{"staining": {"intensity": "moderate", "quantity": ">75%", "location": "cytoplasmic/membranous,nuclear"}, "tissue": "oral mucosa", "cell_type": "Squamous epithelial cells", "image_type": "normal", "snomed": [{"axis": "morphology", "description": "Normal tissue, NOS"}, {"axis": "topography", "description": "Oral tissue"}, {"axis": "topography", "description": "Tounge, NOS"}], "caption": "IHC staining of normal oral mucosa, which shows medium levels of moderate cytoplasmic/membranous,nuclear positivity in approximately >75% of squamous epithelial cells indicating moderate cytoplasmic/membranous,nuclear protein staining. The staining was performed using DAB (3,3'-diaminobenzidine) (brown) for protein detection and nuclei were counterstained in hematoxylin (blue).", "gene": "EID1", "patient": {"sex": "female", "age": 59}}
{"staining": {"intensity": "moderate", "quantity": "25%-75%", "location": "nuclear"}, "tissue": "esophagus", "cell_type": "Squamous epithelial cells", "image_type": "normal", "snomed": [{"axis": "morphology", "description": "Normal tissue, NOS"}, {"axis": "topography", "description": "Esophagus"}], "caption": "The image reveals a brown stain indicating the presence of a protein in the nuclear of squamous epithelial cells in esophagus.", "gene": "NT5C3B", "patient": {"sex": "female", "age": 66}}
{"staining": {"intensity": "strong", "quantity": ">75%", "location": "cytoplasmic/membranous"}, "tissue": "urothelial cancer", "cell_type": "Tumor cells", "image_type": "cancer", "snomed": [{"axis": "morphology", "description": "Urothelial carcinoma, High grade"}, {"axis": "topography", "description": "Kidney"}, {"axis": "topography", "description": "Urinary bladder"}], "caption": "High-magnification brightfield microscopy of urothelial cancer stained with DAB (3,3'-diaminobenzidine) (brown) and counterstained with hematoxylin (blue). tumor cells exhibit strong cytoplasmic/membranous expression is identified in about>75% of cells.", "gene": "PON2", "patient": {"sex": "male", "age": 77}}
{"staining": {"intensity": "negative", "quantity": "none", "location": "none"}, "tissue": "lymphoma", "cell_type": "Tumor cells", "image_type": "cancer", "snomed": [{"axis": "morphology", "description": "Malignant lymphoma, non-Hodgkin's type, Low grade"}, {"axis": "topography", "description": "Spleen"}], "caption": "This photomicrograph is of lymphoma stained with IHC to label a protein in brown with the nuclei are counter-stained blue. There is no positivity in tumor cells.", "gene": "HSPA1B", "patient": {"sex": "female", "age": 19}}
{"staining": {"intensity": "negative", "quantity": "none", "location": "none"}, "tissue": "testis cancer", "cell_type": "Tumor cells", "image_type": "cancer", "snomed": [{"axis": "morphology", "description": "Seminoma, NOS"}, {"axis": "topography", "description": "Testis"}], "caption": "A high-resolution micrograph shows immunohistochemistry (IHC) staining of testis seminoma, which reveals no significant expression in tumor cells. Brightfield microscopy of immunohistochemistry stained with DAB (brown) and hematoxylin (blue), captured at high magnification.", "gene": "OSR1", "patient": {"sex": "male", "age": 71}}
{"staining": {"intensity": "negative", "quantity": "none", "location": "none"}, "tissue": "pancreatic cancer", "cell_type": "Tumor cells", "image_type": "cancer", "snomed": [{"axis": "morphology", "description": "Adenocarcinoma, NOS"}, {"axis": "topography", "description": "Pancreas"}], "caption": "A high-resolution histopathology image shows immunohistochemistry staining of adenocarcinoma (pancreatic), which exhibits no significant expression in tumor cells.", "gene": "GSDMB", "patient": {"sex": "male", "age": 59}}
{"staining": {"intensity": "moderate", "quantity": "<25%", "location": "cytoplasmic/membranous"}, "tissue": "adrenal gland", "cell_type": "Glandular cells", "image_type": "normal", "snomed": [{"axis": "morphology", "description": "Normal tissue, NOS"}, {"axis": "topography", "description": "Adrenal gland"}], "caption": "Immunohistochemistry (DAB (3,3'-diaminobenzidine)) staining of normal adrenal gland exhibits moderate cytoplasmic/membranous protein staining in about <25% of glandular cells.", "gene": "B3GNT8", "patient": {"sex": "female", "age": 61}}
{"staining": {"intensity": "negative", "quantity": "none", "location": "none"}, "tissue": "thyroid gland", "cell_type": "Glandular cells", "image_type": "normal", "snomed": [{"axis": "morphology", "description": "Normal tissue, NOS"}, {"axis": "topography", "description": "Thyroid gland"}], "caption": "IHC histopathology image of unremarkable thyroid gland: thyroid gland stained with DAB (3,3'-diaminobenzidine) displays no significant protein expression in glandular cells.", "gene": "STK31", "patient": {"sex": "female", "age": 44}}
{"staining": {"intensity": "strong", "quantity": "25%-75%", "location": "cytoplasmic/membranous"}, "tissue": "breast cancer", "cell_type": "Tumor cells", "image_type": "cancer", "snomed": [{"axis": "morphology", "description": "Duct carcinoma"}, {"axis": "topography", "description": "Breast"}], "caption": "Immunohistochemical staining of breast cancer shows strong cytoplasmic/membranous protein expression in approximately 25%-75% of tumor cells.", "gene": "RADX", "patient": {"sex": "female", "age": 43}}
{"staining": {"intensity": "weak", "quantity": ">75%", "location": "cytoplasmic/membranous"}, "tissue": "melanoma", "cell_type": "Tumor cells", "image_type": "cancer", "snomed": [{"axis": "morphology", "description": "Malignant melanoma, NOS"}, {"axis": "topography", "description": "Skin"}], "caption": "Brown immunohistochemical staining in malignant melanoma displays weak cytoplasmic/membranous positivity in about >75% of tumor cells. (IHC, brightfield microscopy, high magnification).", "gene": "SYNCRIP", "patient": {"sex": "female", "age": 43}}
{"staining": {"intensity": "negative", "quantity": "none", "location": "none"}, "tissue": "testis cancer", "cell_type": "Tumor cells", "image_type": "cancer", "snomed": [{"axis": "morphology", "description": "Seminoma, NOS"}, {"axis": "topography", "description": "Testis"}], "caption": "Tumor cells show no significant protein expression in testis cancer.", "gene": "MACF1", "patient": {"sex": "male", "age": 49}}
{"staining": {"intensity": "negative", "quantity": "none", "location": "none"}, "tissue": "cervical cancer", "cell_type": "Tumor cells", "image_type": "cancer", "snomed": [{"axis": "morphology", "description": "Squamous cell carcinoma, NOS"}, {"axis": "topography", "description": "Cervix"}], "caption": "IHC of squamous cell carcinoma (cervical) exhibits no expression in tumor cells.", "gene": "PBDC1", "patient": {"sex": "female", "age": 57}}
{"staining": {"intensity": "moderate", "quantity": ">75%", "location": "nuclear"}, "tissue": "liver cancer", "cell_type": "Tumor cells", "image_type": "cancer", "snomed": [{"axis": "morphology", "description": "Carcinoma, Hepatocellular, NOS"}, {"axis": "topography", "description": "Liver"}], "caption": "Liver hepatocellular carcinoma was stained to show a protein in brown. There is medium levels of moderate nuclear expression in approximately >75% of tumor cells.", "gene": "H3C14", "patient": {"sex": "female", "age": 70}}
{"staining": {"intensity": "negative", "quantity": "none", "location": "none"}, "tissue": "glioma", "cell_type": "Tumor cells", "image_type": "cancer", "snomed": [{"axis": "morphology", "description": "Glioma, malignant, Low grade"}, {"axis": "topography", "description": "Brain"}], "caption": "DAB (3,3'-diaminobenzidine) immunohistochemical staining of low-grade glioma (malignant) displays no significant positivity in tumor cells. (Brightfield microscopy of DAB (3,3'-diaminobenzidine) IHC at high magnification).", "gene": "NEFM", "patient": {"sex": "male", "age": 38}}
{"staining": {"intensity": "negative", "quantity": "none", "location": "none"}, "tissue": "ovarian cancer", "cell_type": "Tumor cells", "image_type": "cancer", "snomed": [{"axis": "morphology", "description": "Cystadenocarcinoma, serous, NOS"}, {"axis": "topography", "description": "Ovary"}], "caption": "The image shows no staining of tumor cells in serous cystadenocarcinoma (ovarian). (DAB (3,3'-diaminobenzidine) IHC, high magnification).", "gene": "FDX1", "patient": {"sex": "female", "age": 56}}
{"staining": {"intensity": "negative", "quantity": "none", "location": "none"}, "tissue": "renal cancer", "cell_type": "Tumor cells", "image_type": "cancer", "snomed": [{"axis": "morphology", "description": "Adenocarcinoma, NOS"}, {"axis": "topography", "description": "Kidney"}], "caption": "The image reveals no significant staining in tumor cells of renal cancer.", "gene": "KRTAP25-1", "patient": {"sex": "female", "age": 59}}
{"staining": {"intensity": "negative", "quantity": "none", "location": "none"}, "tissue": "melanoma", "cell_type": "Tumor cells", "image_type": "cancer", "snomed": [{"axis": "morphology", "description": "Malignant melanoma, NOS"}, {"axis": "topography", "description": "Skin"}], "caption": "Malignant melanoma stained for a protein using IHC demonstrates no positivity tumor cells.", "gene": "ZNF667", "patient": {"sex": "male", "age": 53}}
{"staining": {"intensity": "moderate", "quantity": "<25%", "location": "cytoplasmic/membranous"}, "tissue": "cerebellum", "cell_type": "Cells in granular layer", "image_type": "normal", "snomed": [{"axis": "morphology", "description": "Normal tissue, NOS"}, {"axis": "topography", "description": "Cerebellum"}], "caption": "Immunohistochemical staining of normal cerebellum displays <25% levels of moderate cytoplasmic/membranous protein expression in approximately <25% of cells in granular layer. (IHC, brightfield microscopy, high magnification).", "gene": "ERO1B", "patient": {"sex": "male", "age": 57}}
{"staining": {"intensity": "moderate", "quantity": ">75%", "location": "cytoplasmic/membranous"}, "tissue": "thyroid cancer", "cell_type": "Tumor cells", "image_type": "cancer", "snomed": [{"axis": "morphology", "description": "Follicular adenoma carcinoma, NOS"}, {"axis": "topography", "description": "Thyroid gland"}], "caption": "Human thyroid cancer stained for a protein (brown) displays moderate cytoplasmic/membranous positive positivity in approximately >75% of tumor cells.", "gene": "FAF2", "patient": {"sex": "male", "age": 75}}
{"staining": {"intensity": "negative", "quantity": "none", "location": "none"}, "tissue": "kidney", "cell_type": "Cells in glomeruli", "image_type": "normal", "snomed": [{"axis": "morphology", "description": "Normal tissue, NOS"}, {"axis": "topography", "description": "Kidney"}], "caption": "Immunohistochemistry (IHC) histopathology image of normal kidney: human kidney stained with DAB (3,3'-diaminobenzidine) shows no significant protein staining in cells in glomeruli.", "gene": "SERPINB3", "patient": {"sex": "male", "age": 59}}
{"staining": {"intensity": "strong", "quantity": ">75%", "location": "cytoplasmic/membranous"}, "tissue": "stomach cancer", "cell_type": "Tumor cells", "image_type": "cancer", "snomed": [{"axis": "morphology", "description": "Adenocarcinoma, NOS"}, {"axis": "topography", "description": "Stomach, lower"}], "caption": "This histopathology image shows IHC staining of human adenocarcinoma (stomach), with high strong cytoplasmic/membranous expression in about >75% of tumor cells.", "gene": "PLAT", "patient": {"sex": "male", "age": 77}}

────────

→ Problem requirements
Within the records, the lines containing the string "thyroid" are to be counted and their number given without comment.

→ Written answer
2